**REQUIREMENT:**
When you print the records below, keep every word exact and leave out the images.

**DATASET EXTRACT:**

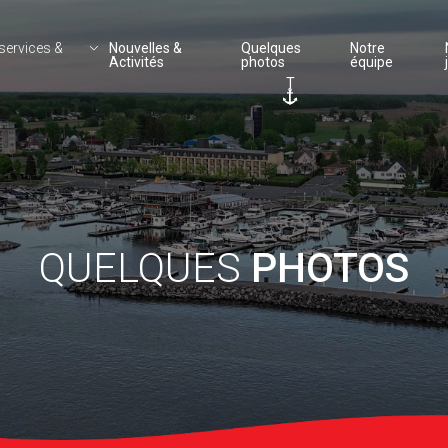
services &
Nouvelles &
Quelques
Notre
s
Activités
photos
équipe
QUELQUES
PHOTOS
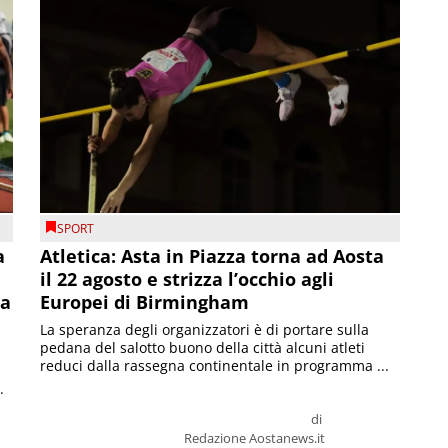
SPORT
a
Atletica: Asta in Piazza torna ad Aosta
il 22 agosto e strizza l’occhio agli
la
Europei di Birmingham
La speranza degli organizzatori è di portare sulla
pedana del salotto buono della città alcuni atleti
reduci dalla rassegna continentale in programma ...
.
di
Redazione Aostanews.it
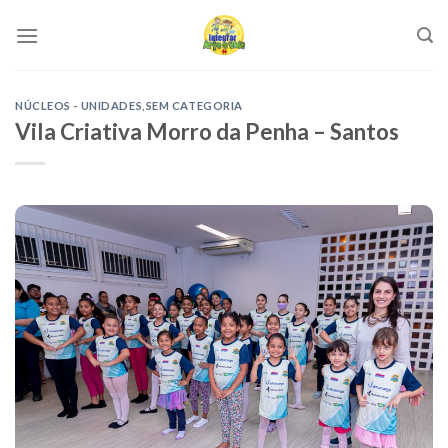
Skip
to
content
NÚCLEOS - UNIDADES
,
SEM CATEGORIA
Vila Criativa Morro da Penha – Santos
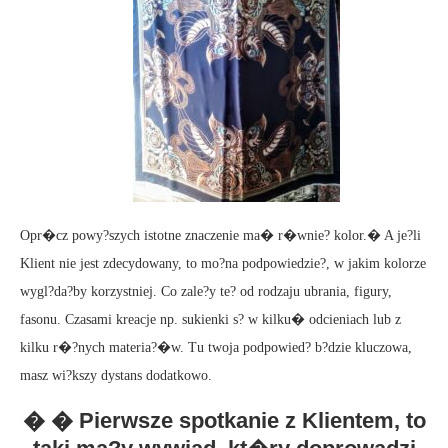
Opr�cz powy?szych istotne znaczenie ma� r�wnie? kolor.� A je?li
Klient nie jest zdecydowany, to mo?na podpowiedzie?, w jakim kolorze
wygl?da?by korzystniej. Co zale?y te? od rodzaju ubrania, figury,
fasonu. Czasami kreacje np. sukienki s? w kilku� odcieniach lub z
kilku r�?nych materia?�w. Tu twoja podpowied? b?dzie kluczowa,
masz wi?kszy dystans dodatkowo.
� � Pierwsze spotkanie z Klientem, to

**WRITTEN RESPONSE:**
services &
Nouvelles &
Quelques
Notre
s
Activités
photos
équipe
QUELQUES
PHOTOS
SPORT
a
Atletica: Asta in Piazza torna ad Aosta
il 22 agosto e strizza l’occhio agli
la
Europei di Birmingham
La speranza degli organizzatori è di portare sulla
pedana del salotto buono della città alcuni atleti
reduci dalla rassegna continentale in programma ...
.
di
Redazione Aostanews.it
Skip
to
content
NÚCLEOS - UNIDADES
,
SEM CATEGORIA
Vila Criativa Morro da Penha – Santos
Opr�cz powy?szych istotne znaczenie ma� r�wnie? kolor.� A je?li
Klient nie jest zdecydowany, to mo?na podpowiedzie?, w jakim kolorze
wygl?da?by korzystniej. Co zale?y te? od rodzaju ubrania, figury,
fasonu. Czasami kreacje np. sukienki s? w kilku� odcieniach lub z
kilku r�?nych materia?�w. Tu twoja podpowied? b?dzie kluczowa,
masz wi?kszy dystans dodatkowo.
� � Pierwsze spotkanie z Klientem, to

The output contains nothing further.